The task |
Recast the lines of the listing as a numbered list, from its first line up to and including the line with "الذين ضاقوا بالإنفاق", and leave out any blank lines.
=== Raw data ===
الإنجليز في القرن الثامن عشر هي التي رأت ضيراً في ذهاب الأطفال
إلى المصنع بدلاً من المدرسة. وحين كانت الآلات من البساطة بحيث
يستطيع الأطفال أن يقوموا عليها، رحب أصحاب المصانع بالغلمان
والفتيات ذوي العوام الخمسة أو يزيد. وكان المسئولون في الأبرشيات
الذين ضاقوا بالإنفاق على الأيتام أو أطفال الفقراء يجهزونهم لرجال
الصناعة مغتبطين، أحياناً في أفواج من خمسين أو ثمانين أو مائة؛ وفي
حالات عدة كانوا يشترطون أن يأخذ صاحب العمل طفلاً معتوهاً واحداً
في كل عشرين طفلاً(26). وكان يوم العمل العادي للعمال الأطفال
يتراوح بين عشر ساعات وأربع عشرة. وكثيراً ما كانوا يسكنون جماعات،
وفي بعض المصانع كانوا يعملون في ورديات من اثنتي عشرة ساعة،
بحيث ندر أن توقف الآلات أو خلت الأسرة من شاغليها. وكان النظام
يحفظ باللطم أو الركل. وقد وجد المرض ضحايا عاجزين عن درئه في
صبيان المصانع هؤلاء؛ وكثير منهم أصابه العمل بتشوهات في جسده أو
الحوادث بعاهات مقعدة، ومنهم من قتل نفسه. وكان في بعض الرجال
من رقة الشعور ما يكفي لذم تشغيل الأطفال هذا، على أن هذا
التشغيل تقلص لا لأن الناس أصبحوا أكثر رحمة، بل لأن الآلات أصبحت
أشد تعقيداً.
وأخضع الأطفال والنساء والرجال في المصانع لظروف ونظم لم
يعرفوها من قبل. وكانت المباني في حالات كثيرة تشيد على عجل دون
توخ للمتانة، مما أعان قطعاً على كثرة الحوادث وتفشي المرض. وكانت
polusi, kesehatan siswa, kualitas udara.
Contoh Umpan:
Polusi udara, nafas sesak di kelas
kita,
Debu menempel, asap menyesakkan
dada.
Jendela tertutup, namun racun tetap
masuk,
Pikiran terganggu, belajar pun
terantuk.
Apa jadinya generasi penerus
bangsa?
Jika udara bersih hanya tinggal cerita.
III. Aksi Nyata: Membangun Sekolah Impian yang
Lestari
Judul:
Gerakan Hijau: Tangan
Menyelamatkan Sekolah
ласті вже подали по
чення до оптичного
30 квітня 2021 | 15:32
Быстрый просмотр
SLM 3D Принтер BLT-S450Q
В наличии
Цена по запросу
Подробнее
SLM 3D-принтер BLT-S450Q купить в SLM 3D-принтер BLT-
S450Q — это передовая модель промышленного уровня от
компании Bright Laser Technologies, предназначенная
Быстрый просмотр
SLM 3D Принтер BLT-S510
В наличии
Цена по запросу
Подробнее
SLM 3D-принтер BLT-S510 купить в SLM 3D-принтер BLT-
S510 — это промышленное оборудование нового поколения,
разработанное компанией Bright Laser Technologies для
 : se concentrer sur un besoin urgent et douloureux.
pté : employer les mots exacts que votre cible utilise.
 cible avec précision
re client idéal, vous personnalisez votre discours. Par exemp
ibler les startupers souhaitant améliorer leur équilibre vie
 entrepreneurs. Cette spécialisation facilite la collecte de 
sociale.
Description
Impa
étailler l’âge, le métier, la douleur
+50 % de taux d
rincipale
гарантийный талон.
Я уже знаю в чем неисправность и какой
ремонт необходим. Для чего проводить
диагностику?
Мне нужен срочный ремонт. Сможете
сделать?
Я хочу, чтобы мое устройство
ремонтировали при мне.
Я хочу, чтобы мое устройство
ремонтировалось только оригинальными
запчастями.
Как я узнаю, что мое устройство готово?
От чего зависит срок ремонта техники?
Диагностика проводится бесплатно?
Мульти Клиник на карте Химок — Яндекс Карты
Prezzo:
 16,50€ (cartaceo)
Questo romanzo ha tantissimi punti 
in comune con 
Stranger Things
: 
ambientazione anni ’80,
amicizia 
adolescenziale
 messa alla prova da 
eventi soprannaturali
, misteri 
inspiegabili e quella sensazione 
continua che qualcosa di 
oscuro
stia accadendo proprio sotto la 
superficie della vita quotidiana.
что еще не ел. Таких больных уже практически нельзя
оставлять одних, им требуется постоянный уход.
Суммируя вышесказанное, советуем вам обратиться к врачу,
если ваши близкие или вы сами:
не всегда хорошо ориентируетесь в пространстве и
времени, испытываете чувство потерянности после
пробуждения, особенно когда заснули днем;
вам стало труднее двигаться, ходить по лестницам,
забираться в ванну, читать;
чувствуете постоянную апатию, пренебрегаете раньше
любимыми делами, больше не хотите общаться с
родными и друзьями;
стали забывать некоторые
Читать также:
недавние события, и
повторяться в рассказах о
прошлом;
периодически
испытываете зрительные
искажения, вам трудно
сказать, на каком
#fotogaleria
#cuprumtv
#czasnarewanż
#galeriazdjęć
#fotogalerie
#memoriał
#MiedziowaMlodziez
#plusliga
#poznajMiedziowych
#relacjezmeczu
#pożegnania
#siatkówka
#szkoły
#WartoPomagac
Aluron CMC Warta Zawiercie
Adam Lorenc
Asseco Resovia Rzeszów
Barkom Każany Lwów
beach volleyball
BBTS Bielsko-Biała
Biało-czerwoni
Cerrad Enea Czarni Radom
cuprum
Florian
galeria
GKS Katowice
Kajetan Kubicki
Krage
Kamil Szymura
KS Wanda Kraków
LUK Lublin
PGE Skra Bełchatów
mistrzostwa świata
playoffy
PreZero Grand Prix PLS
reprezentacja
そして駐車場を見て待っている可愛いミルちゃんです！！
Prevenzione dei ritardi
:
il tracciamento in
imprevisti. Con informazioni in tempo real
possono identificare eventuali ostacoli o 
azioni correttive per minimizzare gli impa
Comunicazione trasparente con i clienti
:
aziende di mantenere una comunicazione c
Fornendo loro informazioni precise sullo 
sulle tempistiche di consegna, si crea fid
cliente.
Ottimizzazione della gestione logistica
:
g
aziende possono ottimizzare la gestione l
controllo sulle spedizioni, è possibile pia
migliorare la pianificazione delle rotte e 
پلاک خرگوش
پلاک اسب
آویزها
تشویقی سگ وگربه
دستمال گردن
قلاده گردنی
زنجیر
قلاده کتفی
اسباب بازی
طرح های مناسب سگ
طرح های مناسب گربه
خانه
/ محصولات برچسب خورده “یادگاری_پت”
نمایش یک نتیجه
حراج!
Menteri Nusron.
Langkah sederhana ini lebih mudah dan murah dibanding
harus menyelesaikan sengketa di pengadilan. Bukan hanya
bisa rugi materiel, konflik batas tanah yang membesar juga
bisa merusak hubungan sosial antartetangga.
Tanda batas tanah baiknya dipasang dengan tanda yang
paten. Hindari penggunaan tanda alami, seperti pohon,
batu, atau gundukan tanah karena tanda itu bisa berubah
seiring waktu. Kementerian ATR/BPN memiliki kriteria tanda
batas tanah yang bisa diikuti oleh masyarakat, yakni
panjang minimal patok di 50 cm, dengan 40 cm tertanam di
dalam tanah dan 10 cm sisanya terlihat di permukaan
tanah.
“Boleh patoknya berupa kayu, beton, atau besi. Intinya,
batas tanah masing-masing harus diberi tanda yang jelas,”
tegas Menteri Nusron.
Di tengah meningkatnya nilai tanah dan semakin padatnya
===
Output for this task |
1. الإنجليز في القرن الثامن عشر هي التي رأت ضيراً في ذهاب الأطفال
2. إلى المصنع بدلاً من المدرسة. وحين كانت الآلات من البساطة بحيث
3. يستطيع الأطفال أن يقوموا عليها، رحب أصحاب المصانع بالغلمان
4. والفتيات ذوي العوام الخمسة أو يزيد. وكان المسئولون في الأبرشيات
5. الذين ضاقوا بالإنفاق على الأيتام أو أطفال الفقراء يجهزونهم لرجال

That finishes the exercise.